── EXERCISE INPUTS

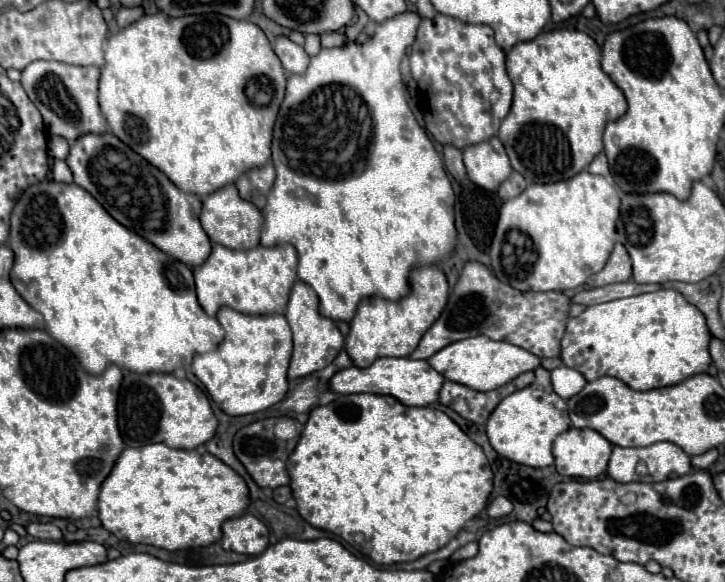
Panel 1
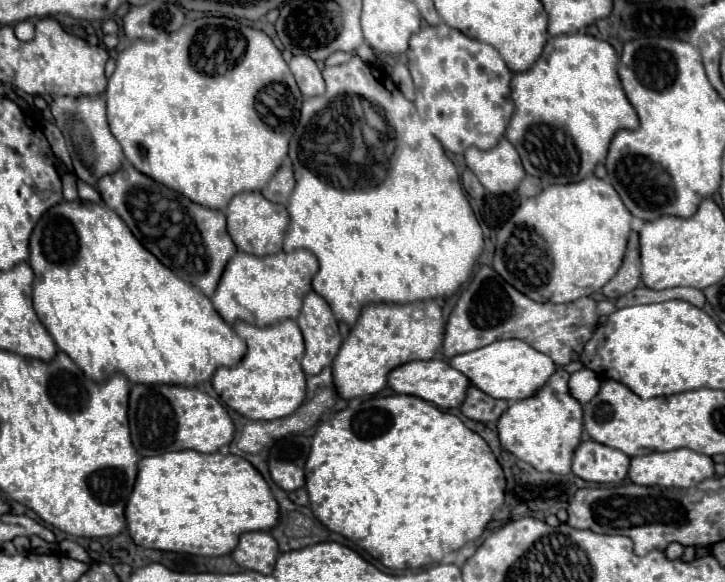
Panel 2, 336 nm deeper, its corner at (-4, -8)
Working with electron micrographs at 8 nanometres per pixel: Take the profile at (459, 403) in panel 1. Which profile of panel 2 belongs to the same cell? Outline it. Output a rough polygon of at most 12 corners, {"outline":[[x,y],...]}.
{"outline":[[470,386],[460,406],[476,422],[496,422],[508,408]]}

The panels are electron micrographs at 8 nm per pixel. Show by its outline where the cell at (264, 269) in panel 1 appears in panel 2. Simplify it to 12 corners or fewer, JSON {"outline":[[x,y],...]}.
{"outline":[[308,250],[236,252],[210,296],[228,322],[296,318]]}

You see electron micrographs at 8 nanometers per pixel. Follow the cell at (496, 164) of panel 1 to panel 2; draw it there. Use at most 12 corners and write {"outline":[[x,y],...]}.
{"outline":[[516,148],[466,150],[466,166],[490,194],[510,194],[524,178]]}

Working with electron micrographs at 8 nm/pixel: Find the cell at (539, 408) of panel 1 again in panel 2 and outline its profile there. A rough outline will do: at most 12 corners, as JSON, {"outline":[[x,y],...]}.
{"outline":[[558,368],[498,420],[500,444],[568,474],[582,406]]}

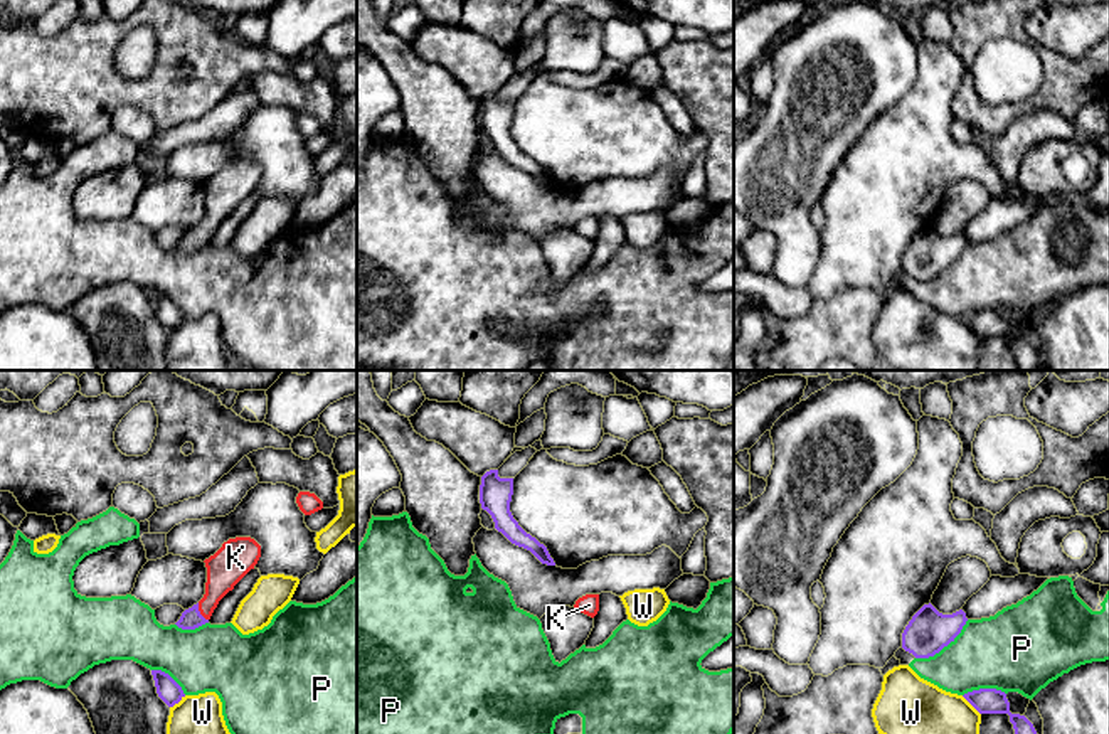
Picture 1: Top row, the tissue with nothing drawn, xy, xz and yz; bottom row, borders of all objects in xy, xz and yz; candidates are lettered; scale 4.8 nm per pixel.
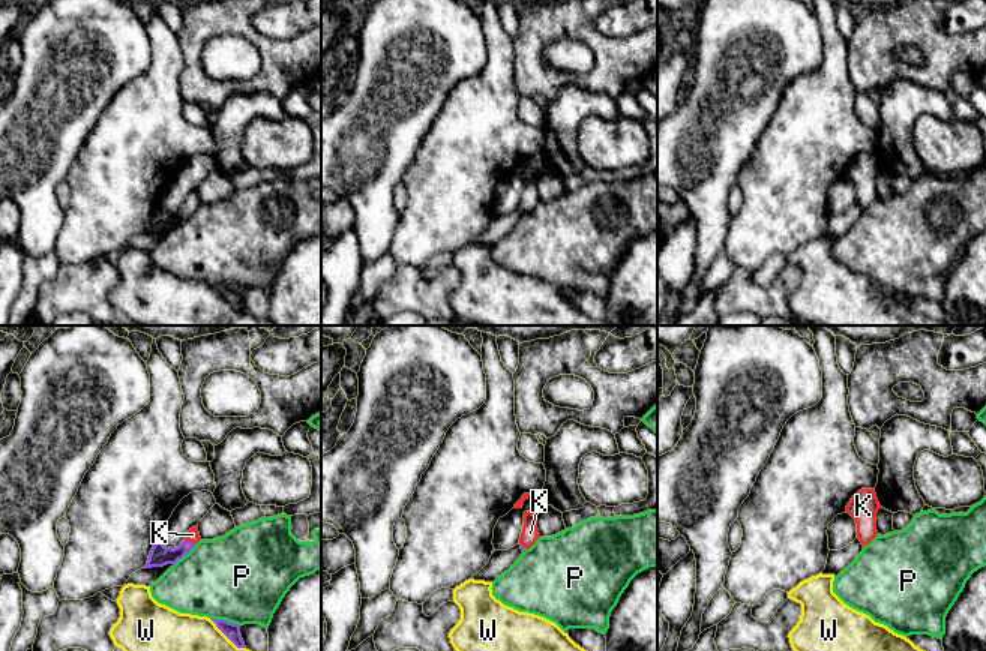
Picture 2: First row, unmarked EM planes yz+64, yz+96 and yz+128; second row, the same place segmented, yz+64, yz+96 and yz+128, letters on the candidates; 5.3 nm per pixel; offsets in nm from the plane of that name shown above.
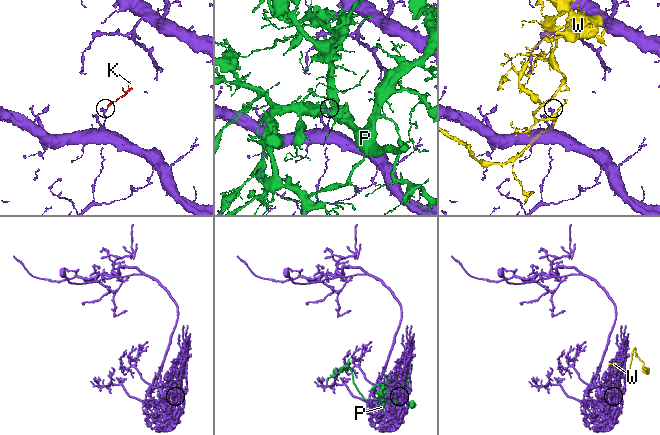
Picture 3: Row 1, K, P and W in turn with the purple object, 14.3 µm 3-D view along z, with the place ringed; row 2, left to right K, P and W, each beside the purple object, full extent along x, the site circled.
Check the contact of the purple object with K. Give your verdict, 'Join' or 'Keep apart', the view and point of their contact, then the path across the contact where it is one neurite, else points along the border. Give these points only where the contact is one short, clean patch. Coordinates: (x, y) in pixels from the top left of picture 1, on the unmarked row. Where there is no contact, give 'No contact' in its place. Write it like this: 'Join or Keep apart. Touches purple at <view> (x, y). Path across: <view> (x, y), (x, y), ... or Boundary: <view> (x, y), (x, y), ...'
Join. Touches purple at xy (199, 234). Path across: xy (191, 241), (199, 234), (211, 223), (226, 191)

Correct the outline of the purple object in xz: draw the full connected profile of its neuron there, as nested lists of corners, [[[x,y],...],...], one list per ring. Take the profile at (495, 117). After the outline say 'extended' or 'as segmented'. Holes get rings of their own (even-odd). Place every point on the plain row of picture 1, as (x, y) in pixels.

────
── EXERCISE INPUTS

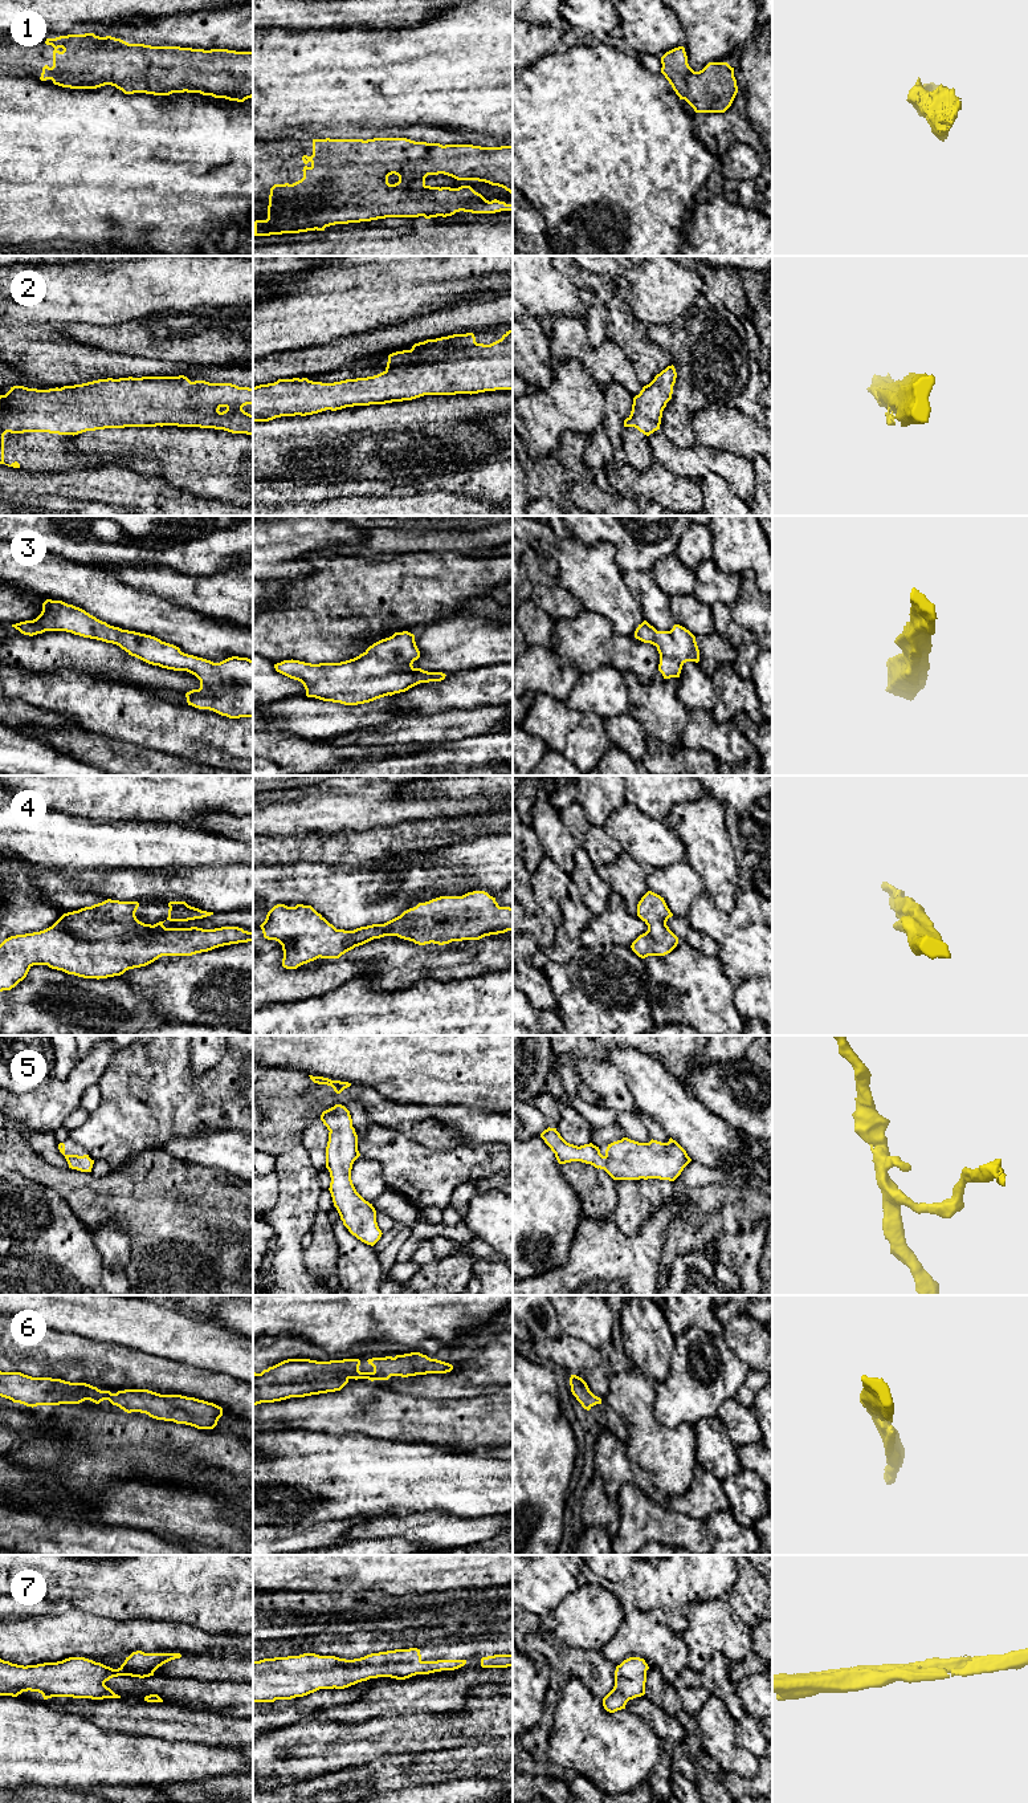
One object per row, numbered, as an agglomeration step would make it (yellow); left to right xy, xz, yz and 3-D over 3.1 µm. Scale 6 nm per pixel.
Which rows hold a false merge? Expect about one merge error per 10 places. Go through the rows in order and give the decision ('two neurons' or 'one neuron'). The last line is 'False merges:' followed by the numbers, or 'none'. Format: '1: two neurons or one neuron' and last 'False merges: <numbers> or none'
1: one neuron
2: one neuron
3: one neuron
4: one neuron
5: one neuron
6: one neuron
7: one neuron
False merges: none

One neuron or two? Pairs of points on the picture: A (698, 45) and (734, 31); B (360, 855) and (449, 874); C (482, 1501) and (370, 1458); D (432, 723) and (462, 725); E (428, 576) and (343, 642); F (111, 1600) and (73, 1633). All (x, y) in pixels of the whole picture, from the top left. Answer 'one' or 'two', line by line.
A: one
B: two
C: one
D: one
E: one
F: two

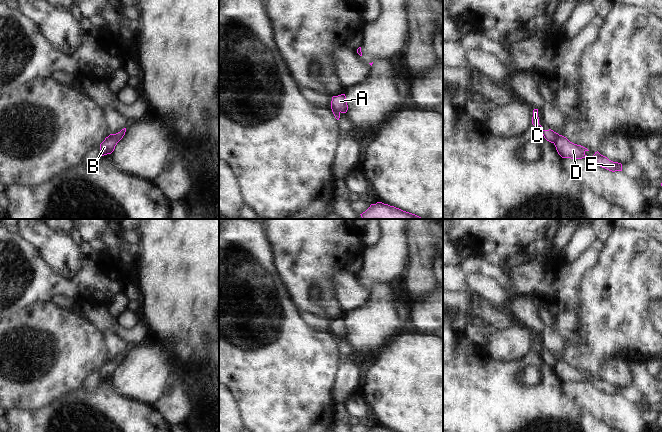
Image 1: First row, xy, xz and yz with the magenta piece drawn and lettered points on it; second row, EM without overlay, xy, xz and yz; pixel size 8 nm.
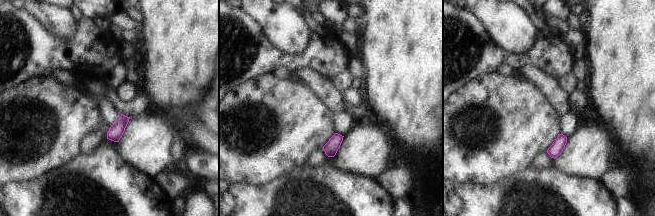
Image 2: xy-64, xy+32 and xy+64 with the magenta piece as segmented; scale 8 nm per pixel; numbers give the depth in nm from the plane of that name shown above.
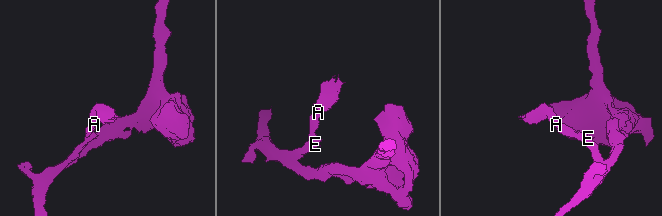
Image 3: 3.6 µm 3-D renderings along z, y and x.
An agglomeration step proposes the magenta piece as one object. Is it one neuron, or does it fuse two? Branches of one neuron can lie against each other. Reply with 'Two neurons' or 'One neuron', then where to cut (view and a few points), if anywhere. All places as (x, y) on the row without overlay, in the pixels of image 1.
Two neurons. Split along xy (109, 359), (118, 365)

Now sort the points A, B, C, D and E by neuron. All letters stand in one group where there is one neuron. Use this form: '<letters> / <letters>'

────
── EXERCISE INPUTS

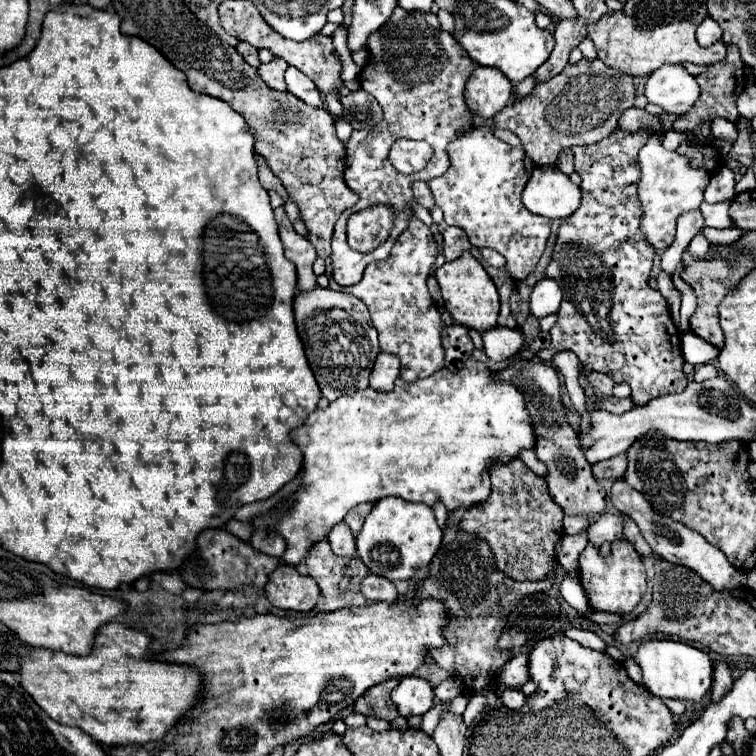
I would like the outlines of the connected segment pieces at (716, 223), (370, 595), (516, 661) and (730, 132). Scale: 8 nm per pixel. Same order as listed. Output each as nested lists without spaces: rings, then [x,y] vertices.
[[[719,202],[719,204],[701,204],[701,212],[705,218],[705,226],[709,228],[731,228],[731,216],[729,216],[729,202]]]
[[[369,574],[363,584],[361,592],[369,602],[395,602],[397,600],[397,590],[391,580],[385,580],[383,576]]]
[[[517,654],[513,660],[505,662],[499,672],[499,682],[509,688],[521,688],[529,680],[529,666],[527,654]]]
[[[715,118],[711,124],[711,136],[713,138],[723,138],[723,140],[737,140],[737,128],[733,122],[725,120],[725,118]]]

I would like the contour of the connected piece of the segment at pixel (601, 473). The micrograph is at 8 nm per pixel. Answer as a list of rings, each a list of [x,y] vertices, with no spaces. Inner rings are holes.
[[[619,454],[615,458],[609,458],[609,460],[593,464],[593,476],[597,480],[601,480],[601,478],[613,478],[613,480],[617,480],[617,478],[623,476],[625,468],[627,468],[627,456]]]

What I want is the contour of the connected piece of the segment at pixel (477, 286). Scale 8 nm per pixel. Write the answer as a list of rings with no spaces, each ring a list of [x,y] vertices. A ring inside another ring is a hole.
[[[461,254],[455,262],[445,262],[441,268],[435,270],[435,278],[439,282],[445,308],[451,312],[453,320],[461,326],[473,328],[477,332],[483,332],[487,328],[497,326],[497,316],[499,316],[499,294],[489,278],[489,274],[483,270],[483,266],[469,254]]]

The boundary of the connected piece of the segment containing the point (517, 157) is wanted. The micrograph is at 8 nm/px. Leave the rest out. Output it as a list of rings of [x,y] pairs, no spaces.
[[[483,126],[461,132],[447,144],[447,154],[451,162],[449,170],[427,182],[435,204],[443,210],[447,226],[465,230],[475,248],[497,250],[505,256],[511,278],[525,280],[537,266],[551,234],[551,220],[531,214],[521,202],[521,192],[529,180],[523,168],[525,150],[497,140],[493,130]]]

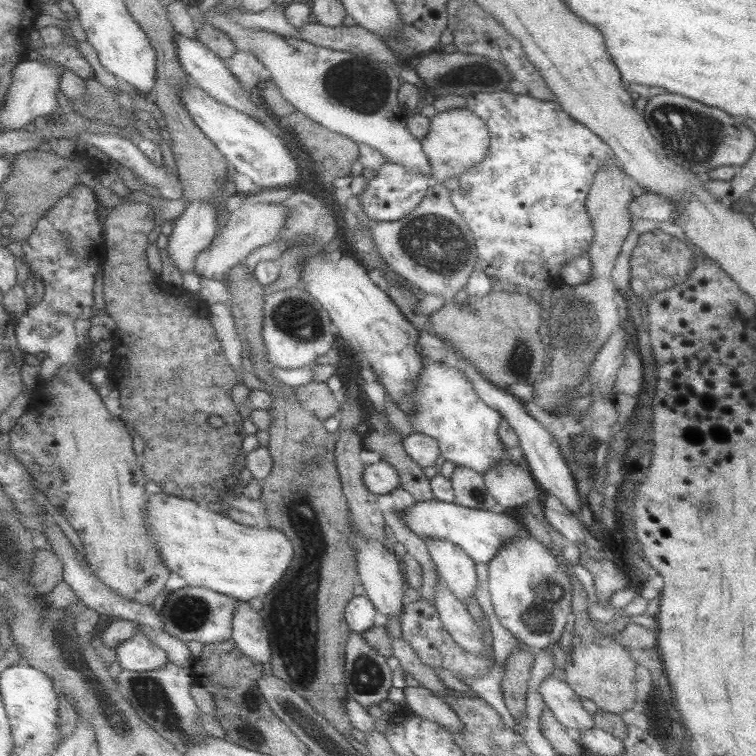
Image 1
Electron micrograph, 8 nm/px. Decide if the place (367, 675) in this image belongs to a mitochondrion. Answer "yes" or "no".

────

### EXERCISE
Please go through the data and copy each line containing the word "drawn".

### PROBLEM SOLUTION
Picture 1: Top row, the tissue with nothing drawn, xy, xz and yz; bottom row, borders of all objects in xy, xz and yz; candidates are lettered; scale 4.8 nm per pixel.
Image 1: First row, xy, xz and yz with the magenta piece drawn and lettered points on it; second row, EM without overlay, xy, xz and yz; pixel size 8 nm.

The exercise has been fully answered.